The problem
There is an integer array nums sorted in ascending order (with distinct values).
Prior to being passed to your function, nums is possibly rotated at an unknown pivot index k (1 <= k < nums.length) such that the resulting array is [nums[k], nums[k+1], ..., nums[n-1], nums[0], nums[1], ..., nums[k-1]] (0-indexed). For example, [0,1,2,4,5,6,7] might be rotated at pivot index 3 and become [4,5,6,7,0,1,2].
Given the array nums after the possible rotation and an integer target, return the index of target if it is in nums, or -1 if it is not in nums.
You must write an algorithm with O(log n) runtime complexity.
Examples
Input: nums = [4,5,6,7,0,1,2], target = 0
Output: 4
Input: nums = [4,5,6,7,0,1,2], target = 3
Output: -1
Input: nums = [1], target = 0
Output: -1
Constraints
- 1 <= nums.length <= 5000
- -10⁴ <= nums[i] <= 10⁴
- All values of
numsare unique. numsis an ascending array that is possibly rotated.- -10⁴ <= target <= 10⁴
Brute force solution
func search(_ nums: [Int], _ target: Int) -> Int {
for i in 0 ..< nums.count {
if nums[i] == target {
return i
}
}
return -1
}
Explanation
The straightforward way to solve this problem is by iterating over all elements in the input and comparing each element with the target so that we can find the possible result.

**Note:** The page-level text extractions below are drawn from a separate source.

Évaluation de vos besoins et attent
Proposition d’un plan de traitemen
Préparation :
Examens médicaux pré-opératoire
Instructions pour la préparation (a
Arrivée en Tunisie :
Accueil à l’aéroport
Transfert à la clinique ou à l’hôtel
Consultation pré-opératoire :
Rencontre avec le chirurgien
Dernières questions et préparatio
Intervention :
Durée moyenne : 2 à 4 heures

It is not a very efficient solution as it will take O(n) time, but we can achieve O(log n) time by using binary search.
Time/space complexity
- Time complexity: O(n)
- Space complexity: O(1)
Solution - 2 - Binary Search
func search(_ nums: [Int], _ target: Int) -> Int {
var l = 0
var r = nums.count - 1
// Find the pivot
while l < r {
let m = (l + r) / 2
if nums[m] > nums[r] {
l = m + 1
} else {
r = m
}
}
let pivot = l
// Search in the left part
let res = binarySearch(0, pivot - 1, nums, target)
if res != -1 {
return res
}
// Search in the right part
return binarySearch(pivot, nums.count - 1, nums, target)
}
func binarySearch(
_ left: Int,
_ right: Int,
_ nums: [Int],
_ target: Int
) -> Int {
var left = left
var right = right
while left <= right {
let mid = (left + right) / 2
if nums[mid] == target {
return mid
} else if nums[mid] < target {
left = mid + 1
} else {
right = mid - 1
}
}
return -1
}
Explanation
In the example above, we are searching for the pivot that we need to determine the portion of the array (left or right) that we are going to search. This solution is much better than brute force and takes O(log n) time.
Time/space complexity
- Time complexity: O(log n)
- Space complexity: O(1)